As a general rule, I’m against sequels to classic novels written by new authors, especially when the primary appeal of the original was the author’s voice. How do you ever do that right? I’ve only see it happen once. Peter Pan in Scarlet by Geraldine McCaughrean is a beautiful sequel to Peter Pan.
I give a lot of the credit to her–and a lot of the credit to the way the sequel came to be. That’s a fascinating story too. In 1929, J. M. Barrie gave the rights to Peter Pan to the Great Ormond Street Hospital for Children, meaning that they receive all the royalty money, as well as controlling the rights. Several years ago they held a contest inviting authors to submit a sample chapter and synopsis for a sequel. All of this means that the people involved in the publishing had a primary interest, not in a later version, but in the original work–and you can tell.
I can’t say that Peter Pan in Scarlet feels like J. M. Barrie is telling the story, but I feel like the story is very much about the world and the characters that he created. McCaughrean has done a very impressive job at staying true to the story J. M. Barrie gave us, and yet giving us another story that is, I think, what we all want.
Mr. Barrie was in some ways not kind to anyone who wanted to follow him with a sequel. He left a lot of challenges behind him. To name the chief ones–he killed off his villain, he grew up his supporting characters, and his heroine was rather annoyingly maternal all along. So what is a sequel-writer, saddled with Wendy and knowing that readers really want to see Peter Pan and the (grown-up) Lost Boys fight (the deceased) Captain Hook, to do?

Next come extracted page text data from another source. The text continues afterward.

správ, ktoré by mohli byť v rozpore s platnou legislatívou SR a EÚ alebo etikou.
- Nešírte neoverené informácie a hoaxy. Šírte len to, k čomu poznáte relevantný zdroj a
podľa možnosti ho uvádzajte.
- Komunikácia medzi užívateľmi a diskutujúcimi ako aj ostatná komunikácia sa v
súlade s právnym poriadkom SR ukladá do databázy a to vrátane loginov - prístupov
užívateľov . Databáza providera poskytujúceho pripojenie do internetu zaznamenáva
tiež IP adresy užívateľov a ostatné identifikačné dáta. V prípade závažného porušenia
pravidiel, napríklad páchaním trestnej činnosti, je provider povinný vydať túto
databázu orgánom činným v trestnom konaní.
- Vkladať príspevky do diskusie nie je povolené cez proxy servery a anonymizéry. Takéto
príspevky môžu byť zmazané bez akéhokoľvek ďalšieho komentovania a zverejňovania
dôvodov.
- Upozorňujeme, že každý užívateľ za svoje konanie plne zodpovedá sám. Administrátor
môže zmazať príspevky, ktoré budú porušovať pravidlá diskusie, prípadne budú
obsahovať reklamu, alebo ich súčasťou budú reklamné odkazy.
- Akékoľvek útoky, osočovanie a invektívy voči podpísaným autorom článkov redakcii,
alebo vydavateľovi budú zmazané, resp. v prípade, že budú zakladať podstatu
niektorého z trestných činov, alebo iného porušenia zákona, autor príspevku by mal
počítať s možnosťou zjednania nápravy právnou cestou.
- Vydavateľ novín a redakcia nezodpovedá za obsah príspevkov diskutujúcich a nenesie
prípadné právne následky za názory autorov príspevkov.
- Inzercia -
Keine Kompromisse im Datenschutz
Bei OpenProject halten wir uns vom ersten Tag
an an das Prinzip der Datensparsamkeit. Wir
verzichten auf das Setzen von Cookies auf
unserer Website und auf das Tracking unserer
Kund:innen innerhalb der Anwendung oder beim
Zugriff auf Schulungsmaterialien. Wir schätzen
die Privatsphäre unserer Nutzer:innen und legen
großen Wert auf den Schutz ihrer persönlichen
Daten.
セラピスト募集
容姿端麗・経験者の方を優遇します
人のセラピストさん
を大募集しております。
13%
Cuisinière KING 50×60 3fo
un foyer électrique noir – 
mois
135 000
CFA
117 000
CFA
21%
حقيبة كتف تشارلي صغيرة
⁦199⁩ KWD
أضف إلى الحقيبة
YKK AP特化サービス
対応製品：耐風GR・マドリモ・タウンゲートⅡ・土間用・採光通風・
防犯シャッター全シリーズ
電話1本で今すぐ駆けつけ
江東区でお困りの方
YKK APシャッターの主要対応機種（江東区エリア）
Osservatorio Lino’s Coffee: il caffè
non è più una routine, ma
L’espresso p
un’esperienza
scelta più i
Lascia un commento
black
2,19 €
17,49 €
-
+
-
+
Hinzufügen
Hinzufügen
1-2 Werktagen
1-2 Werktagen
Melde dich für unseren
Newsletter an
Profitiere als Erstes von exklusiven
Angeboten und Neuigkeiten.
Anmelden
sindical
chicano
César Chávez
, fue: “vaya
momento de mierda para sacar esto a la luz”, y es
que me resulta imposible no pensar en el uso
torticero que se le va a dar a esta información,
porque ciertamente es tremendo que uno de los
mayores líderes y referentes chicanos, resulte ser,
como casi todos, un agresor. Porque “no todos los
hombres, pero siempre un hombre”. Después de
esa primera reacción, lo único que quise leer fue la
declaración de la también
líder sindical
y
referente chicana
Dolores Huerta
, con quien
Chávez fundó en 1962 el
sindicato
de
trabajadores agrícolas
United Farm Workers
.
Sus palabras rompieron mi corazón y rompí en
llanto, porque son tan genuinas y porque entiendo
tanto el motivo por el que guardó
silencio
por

McCaughrean handles it all neatly and effectively, and with the kind of magical and whimsical solutions that are worthy of Mr. Barrie. I don’t want to give it all away…but I can’t resist just a little. Suppose a person wants to get back to Neverland but you can’t depend on Peter to show up at your window, how do you go about it? Well, you’ve got to find a fairy for their dust, right? And the best place to look…Kensington Gardens, of course. And the way to find a fairy is to find a baby out with its nurse, and to catch the baby’s first laugh just as it turns into a fairy. Brilliant, magical and whimsical.
Peter Pan in Scarlet opens with Wendy and the Lost Boys as grown-ups, but they’ve begun to dream about Neverland again. They decide that something must be wrong, that perhaps Peter is in trouble. They have to find a way to become children again so that they can return to Neverland and help him–and from there the adventures begin. In Neverland they find that summer has turned into autumn, and something seems to be inexplicably wrong.
McCaughrean even handles Wendy well, successfully portraying her as simply a rather practical-minded child (after the grown-ups become children again), rather than a child who wasted all her time in Neverland darning socks.
After we return to Neverland and find everyone’s favorite Wonderful Boy, the adventures are “nicely crammed together,” and we have the chance to explore the greater geography of the magic lands. Everyone’s favorite pirate captain appears too. Again McCaughrean finds a way to stay true to the end of Mr. Barrie’s book, where the Crocodile eats Hook, and yet still bring the villain back.
Even if there was nothing else in this book to recommend it–which is obviously not the case!–there is a single line in here which would alone put it miles above Peter and the Starcatchers in my estimation. At one point in the book, Wendy tells Peter and the Lost Boys a fairy story about a little white bird in the Kensington Gardens. We don’t hear the story; we don’t even know what the story is supposed to be about. But that doesn’t matter. McCaughrean knew that a little white bird in Kensington Gardens is significant in Peter Pan lore.
Thank you, Geraldine McCaughrean, for knowing what you’re writing about, and for writing it so well.